[Given data Boundary: Start]

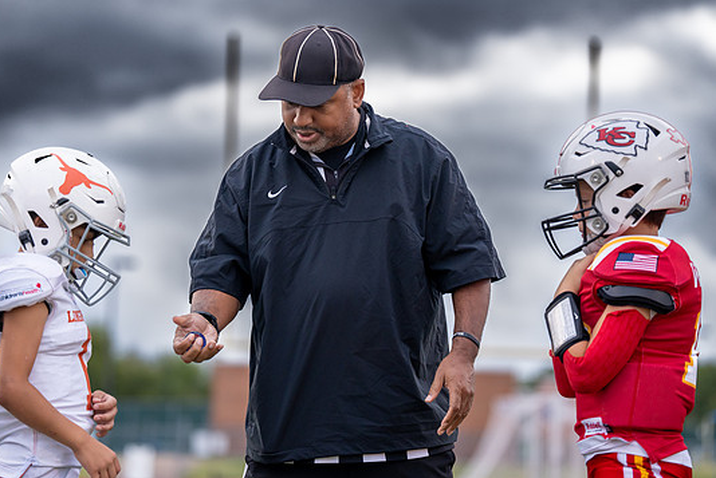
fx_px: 2846
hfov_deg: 14.3
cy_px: 227
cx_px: 339
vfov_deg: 9.6
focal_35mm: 143
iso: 640
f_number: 2.8
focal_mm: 128
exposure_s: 1/1250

[Given data Boundary: End]

Produce an exact reprint of the entries, dropping the images.

fx_px: 2846
hfov_deg: 14.3
cy_px: 227
cx_px: 339
vfov_deg: 9.6
focal_35mm: 143
iso: 640
f_number: 2.8
focal_mm: 128
exposure_s: 1/1250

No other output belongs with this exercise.